*What to work on*
All of the listing, from first line to last, should be output exactly; the pictures stay out.

*Available data*
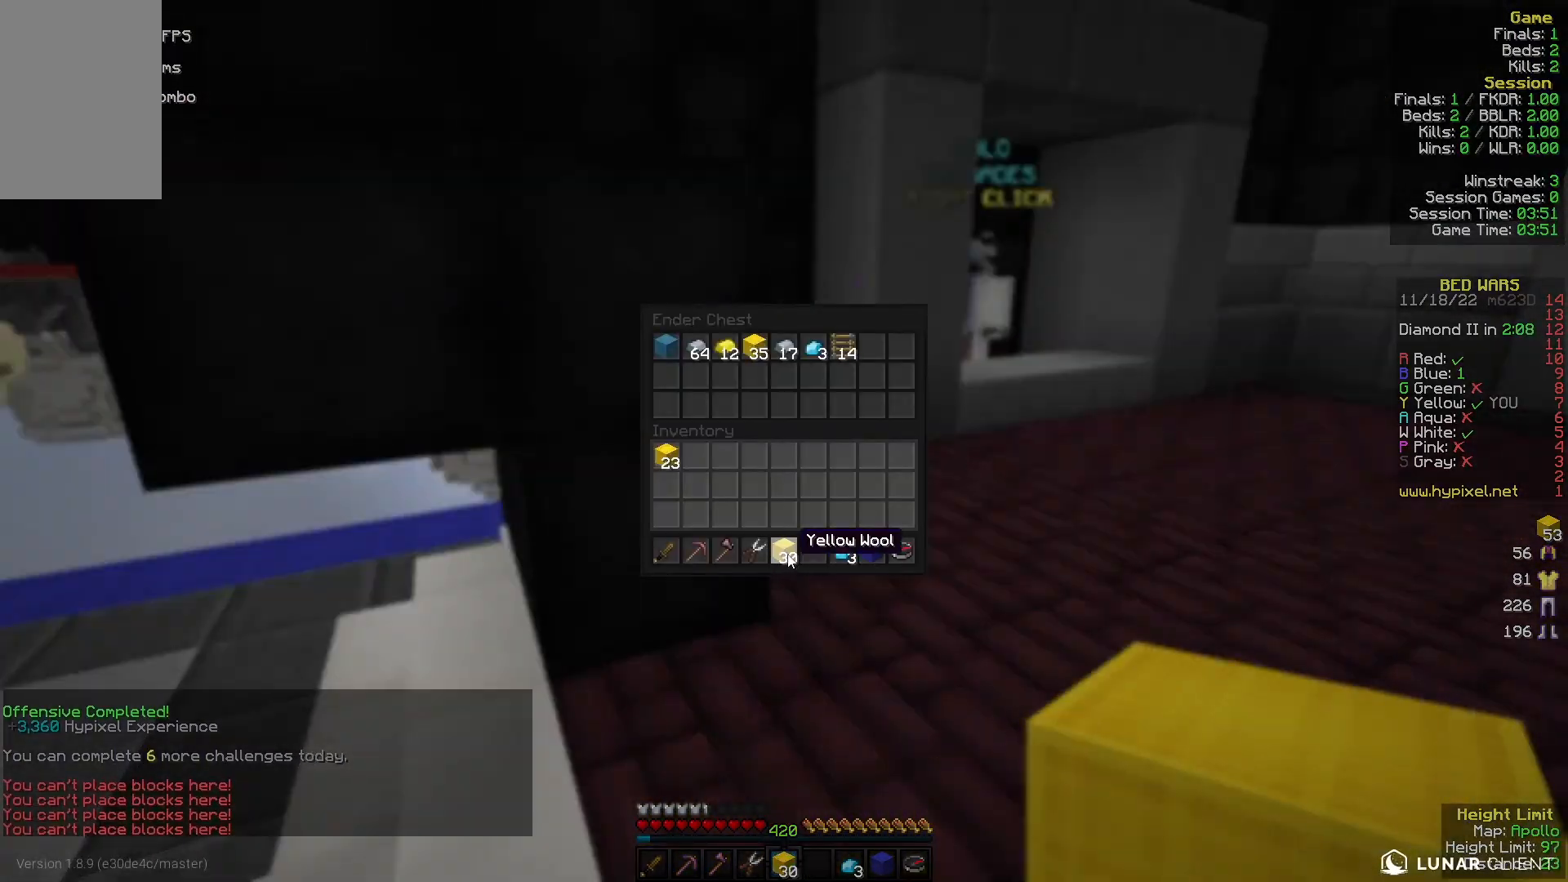
{"keys": [], "mouse": [], "events": []}
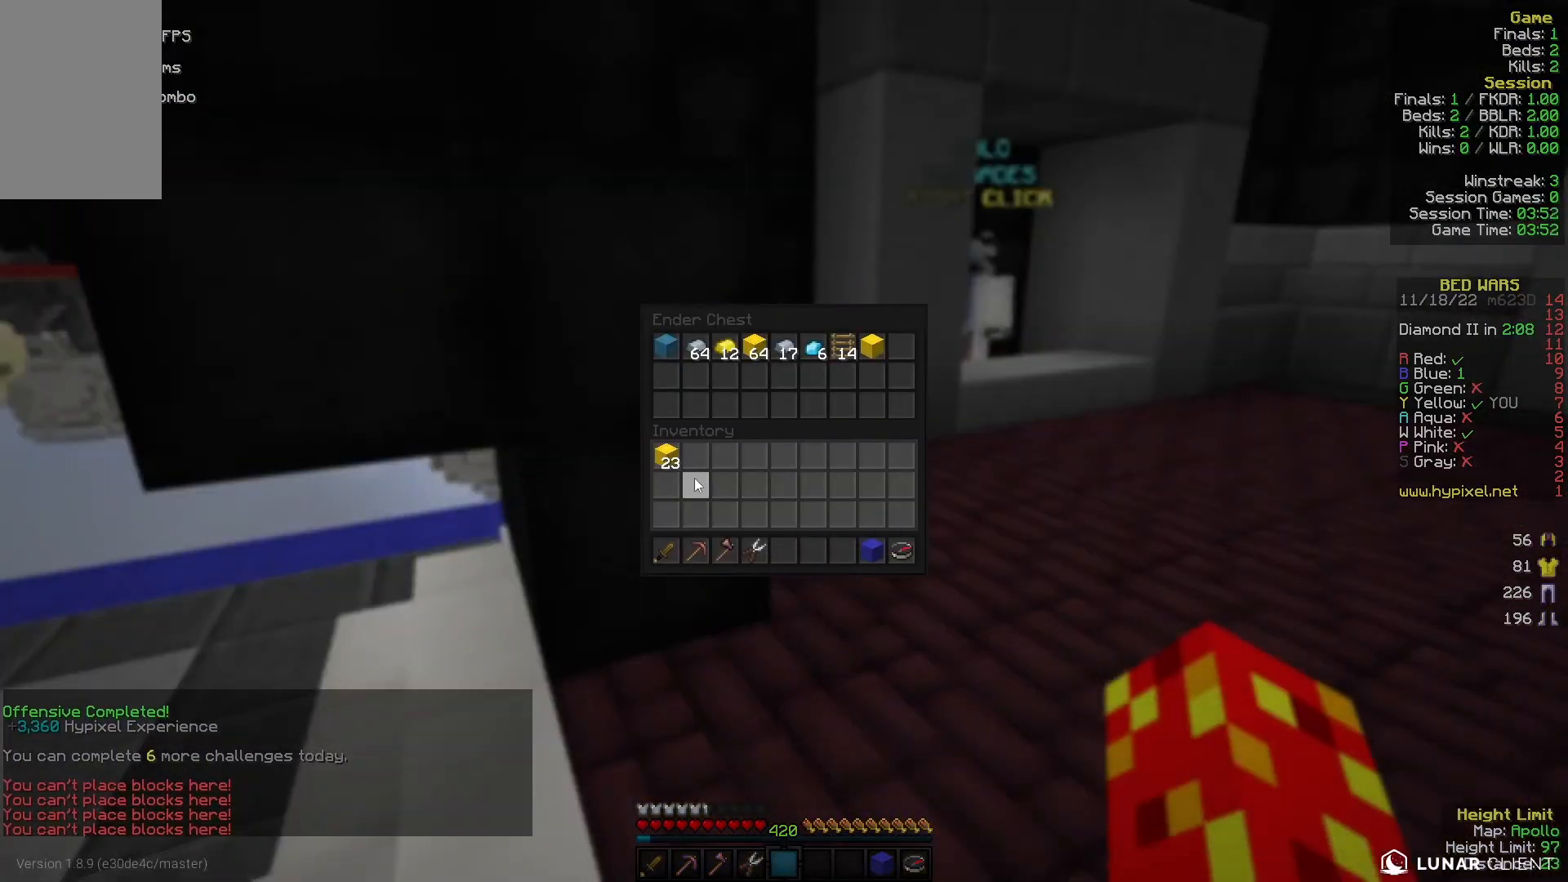
{"keys": [], "mouse": [], "events": []}
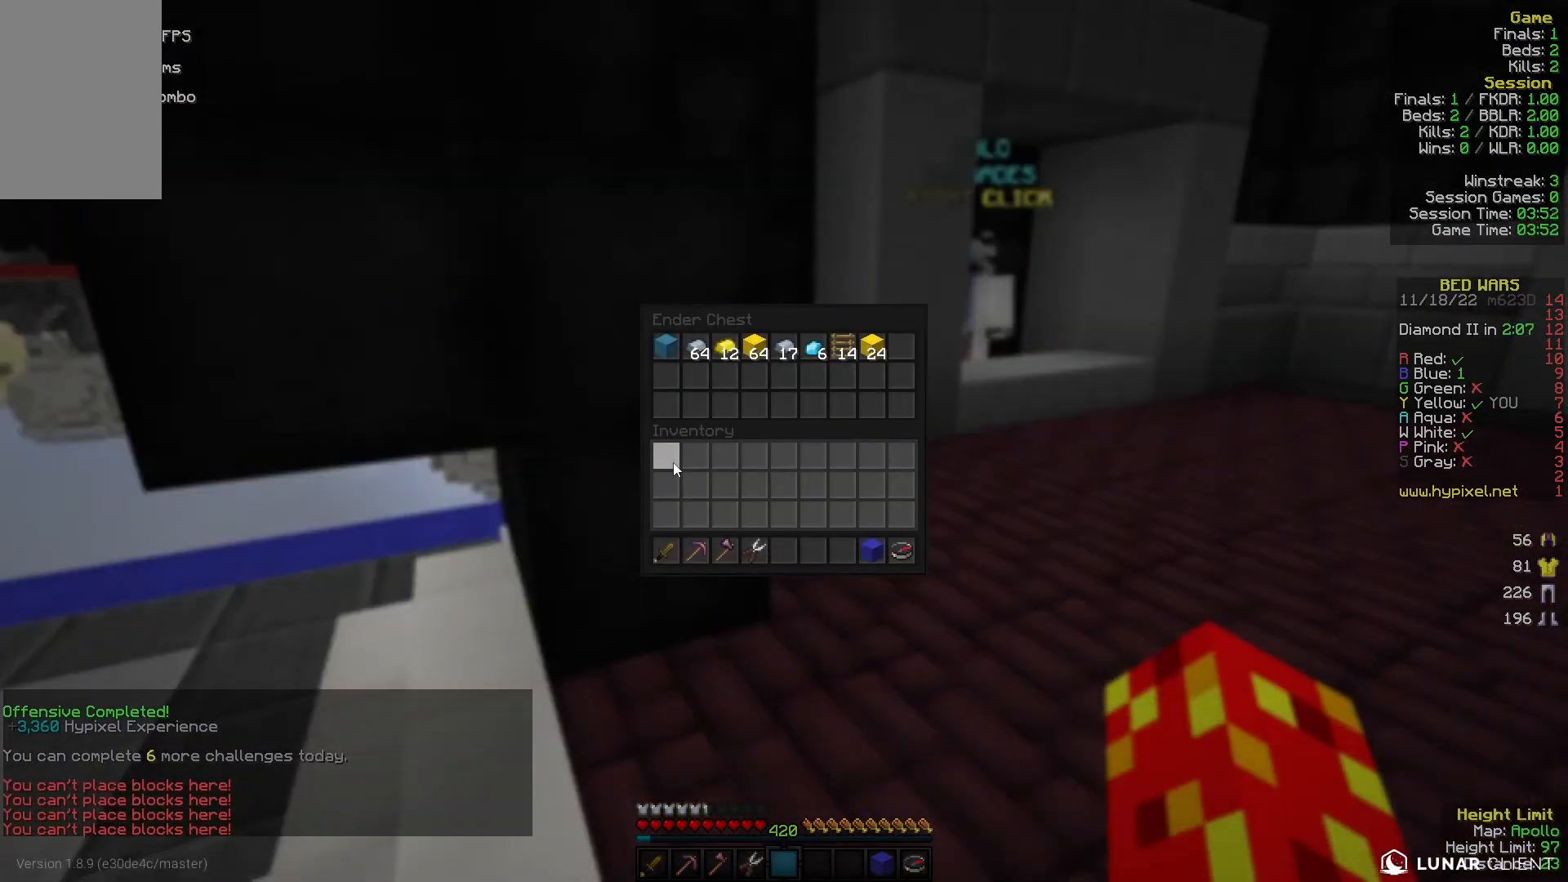
{"keys": ["w"], "mouse": ["left"], "events": [[67, "mouse_left", "down"], [100, "mouse_left", "up"], [133, "w", "down"], [167, "a", "down"], [233, "mouse_left", "down"], [267, "a", "up"], [400, "mouse_left", "up"], [500, "mouse_left", "down"]]}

*Answer for the task*
{"keys": [], "mouse": [], "events": []}
{"keys": [], "mouse": [], "events": []}
{"keys": ["w"], "mouse": ["left"], "events": [[67, "mouse_left", "down"], [100, "mouse_left", "up"], [133, "w", "down"], [167, "a", "down"], [233, "mouse_left", "down"], [267, "a", "up"], [400, "mouse_left", "up"], [500, "mouse_left", "down"]]}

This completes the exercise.